Una luce entra dall’alto, da destra della grande tela, investe la fonte del palafreniere, illumina la bianca criniera del cavallo, tornisce le braccia di Paolo e va a battere sulla sua fronte , tramortendolo. L’elmo e la spada rotolano accanto a lui. Il mantello rosso fiammeggiante sembra una pozza di sangue. Saulo è a terra, ai piedi del suo cavallo che quasi lo calpesta. Il grande Saulo, persecutore di cristiani, da questo momento diventa il “piccolo” Paolo, servo di Cristo, che in quella luce gli si rivela. Paolo ha già conosciuto quella luce. È la stessa luce che illuminò il diacono Stefano, lapidato, preso a sassate fino alla morte davanti a lui. Saulo, raccogliendo il mantello di Stefano, quasi un passaggio di testimone, senza saperlo ne ereditava la missione. Pur restando per ora ancora nemico dei cristiani, loro acerrimo persecutore. Dal giorno del martirio di Stefano, su quello stesso cavallo che ora rischia di calpestarlo, Paolo ha percorso al galoppo la Galilea alla ricerca di cristiani da arrestare. E ora che sta per giungere a Damasco, dove c’è una importante comunità cristiana da perseguitare, una luce lo ferma. Rimarrà cieco per tre giorni finché a Damasco il cristiano Anania gli ridarà la vista in nome di quel Gesù che lui perseguita.
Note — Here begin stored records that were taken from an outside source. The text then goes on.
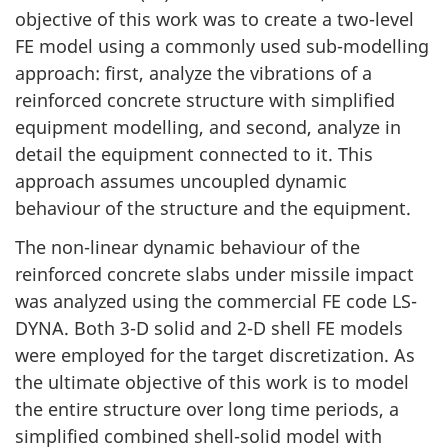
objective of this work was to create a two-level
FE model using a commonly used sub-modelling
approach: first, analyze the vibrations of a
reinforced concrete structure with simplified
equipment modelling, and second, analyze in
detail the equipment connected to it. This
approach assumes uncoupled dynamic
behaviour of the structure and the equipment.
The non-linear dynamic behaviour of the
reinforced concrete slabs under missile impact
was analyzed using the commercial FE code LS-
DYNA. Both 3-D solid and 2-D shell FE models
were employed for the target discretization. As
the ultimate objective of this work is to model
the entire structure over long time periods, a
simplified combined shell-solid model with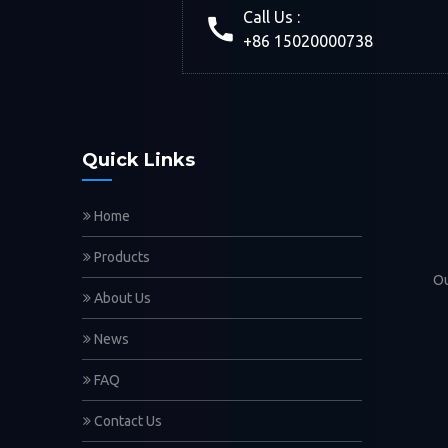
Call Us :
+86 15020000738
Quick Links
Home
Products
Ou
About Us
News
FAQ
Contact Us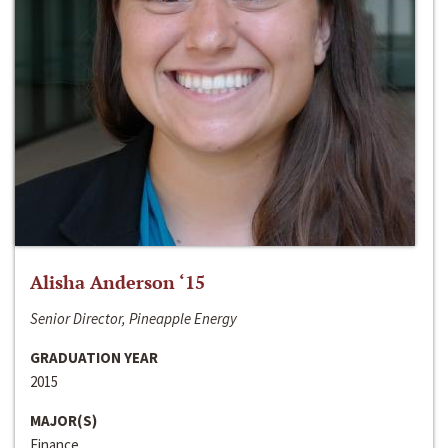
Alisha Anderson ‘15
Senior Director, Pineapple Energy
GRADUATION YEAR
2015
MAJOR(S)
Finance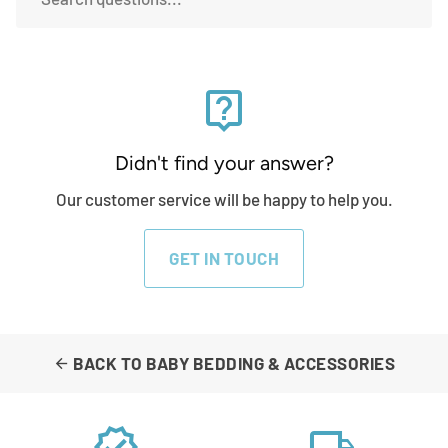
live_help
Didn't find your answer?
Our customer service will be happy to help you.
GET IN TOUCH
BACK TO BABY BEDDING & ACCESSORIES
arrow_back
verified
local_shipping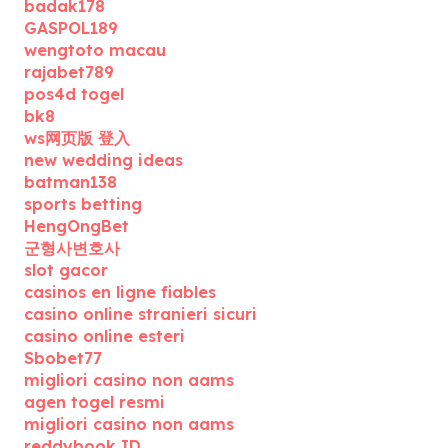
badak178
GASPOL189
wengtoto macau
rajabet789
pos4d togel
bk8
ws网页版 登入
new wedding ideas
batman138
sports betting
HengOngBet
군형사변호사
slot gacor
casinos en ligne fiables
casino online stranieri sicuri
casino online esteri
Sbobet77
migliori casino non aams
agen togel resmi
migliori casino non aams
reddybook ID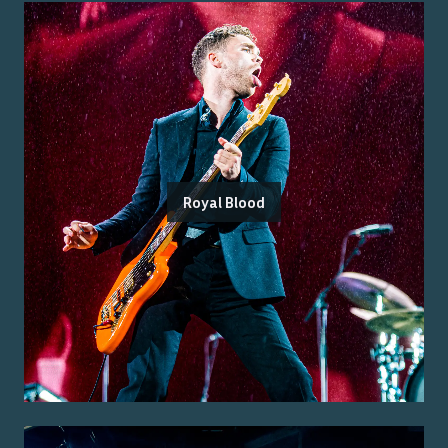
Royal Blood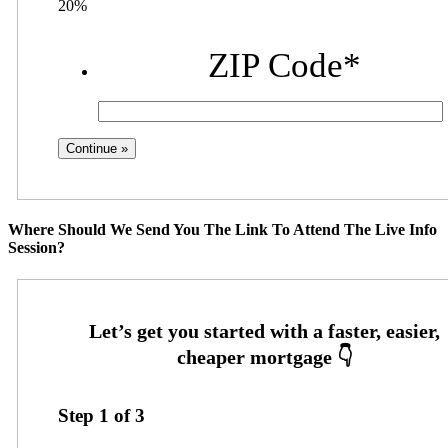
20%
ZIP Code
*
Where Should We Send You The Link To Attend The Live Info
Session?
Step
1
of
3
Caravaggio fotografa con il flash della sua pittura Saulo-Paolo crollato a terra e circondato dalle tenebre che incombono da ogni lato sul quadro. La luce della sua pittura si ferma innanzitutto a rischiarare il fianco possente del cavallo e quella zampa bianchissima e piegata che sembra uscire dalla altrettanto bianca criniera. Poi la luce scende dal monumentale baluardo del cavallo e trova Il mantello e la sopraveste di Paolo rossi come il sangue dei martiri, elementi che ancora suggeriscono con più evidenza una pozza di sangue che ricorda il martirio di Stefano. Anche Paolo in qualche modo passa attraverso un martirio, una sofferenza che gli toglie la vista e lo costringe a riconoscere Cristo come vera luce. Così le braccia di Paolo tese verso l’alto, anziché respingere la visione, si aprono all’ accoglienza, all’abbraccio di quel Cristo che in una tavola precedente (Conversione di san Paolo, Roma, collezione privata Odescalchi, dipinta nel 1600) Caravaggio aveva addirittura rappresentato in modo molto realistico e suggestivo, come un uomo in carne e ossa che scende dal cielo e, a pochi metri da Paolo, gli tende le braccia.
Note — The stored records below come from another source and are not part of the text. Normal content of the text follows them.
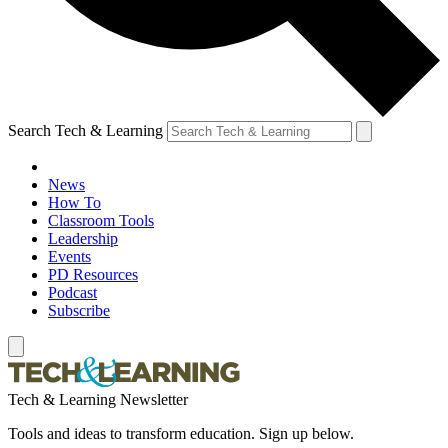
Search Tech & Learning
News
How To
Classroom Tools
Leadership
Events
PD Resources
Podcast
Subscribe
Tech & Learning Newsletter
Tools and ideas to transform education. Sign up below.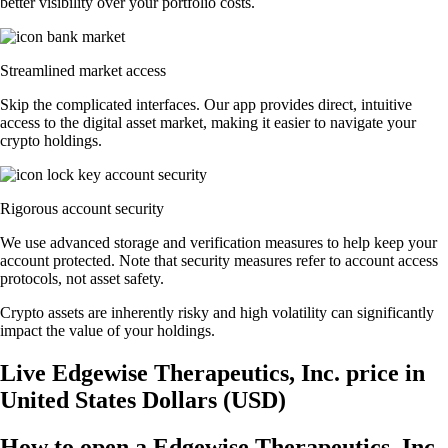
better visibility over your portfolio costs.
Streamlined market access
Skip the complicated interfaces. Our app provides direct, intuitive
access to the digital asset market, making it easier to navigate your
crypto holdings.
Rigorous account security
We use advanced storage and verification measures to help keep your
account protected. Note that security measures refer to account access
protocols, not asset safety.
Crypto assets are inherently risky and high volatility can significantly
impact the value of your holdings.
Live Edgewise Therapeutics, Inc. price in
United States Dollars (USD)
How to open a Edgewise Therapeutics, Inc.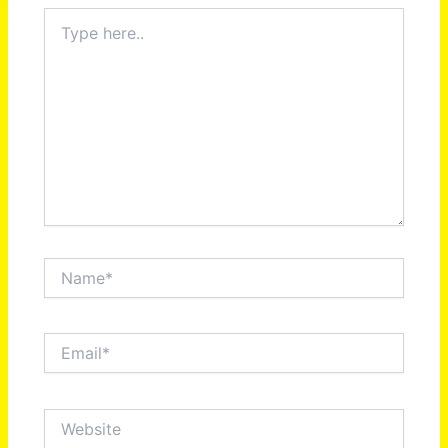
Type
here..
Name*
Email*
Website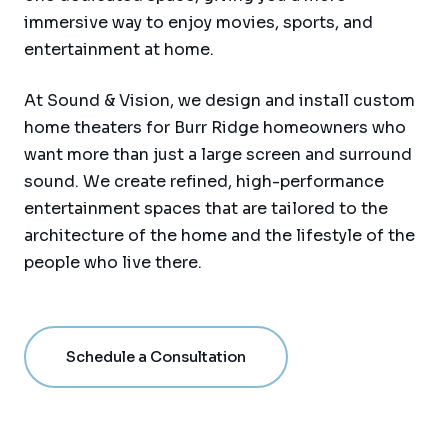
immersive way to enjoy movies, sports, and
entertainment at home.
At Sound & Vision, we design and install custom
home theaters for Burr Ridge homeowners who
want more than just a large screen and surround
sound. We create refined, high-performance
entertainment spaces that are tailored to the
architecture of the home and the lifestyle of the
people who live there.
Schedule a Consultation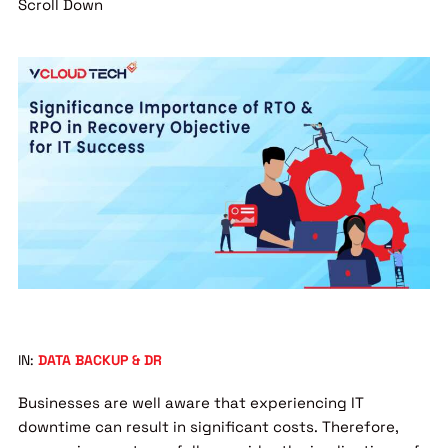
Scroll Down
IN:
DATA BACKUP & DR
Businesses are well aware that experiencing IT
downtime can result in significant costs. Therefore,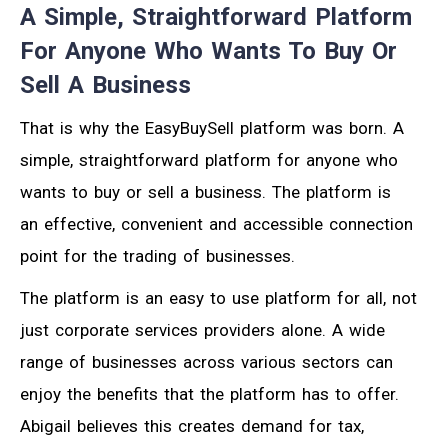
A Simple, Straightforward Platform
For Anyone Who Wants To Buy Or
Sell A Business
That is why the EasyBuySell platform was born. A
simple, straightforward platform for anyone who
wants to buy or sell a business. The platform is
an effective, convenient and accessible connection
point for the trading of businesses.
The platform is an easy to use platform for all, not
just corporate services providers alone. A wide
range of businesses across various sectors can
enjoy the benefits that the platform has to offer.
Abigail believes this creates demand for tax,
Ma Paolo è ancora a terra. Il volto riverso all’indietro e le pupille chiuse parlano di morte. Paolo brancola nel buio. La sua posizione è di debolezza e fragilità. Il suo stesso cavallo trattenuto dall’anziano servitore potrebbe calpestarlo. Il dramma è ancora tutto lì sospeso Se allungasse di poco la mano destra Saulo potrebbe sentire, nella sua cecità, il muso umido del suo cavallo. La realtà non è lontana. Potrebbe passare anche attraverso quel muso umido. Cristo è tutto in tutti. Anche il cavallo è protagonista dell’evento, con il suo peso, fermo e massiccio, incombe tra la terra e cielo come una quinta, un ponte, un baluardo di difesa. Paolo ora è “piccolo” ma potrebbe risalire su quel cavallo e – questa volta al seguito di Cristo – diventare finalmente il “piccolo grande” Paolo.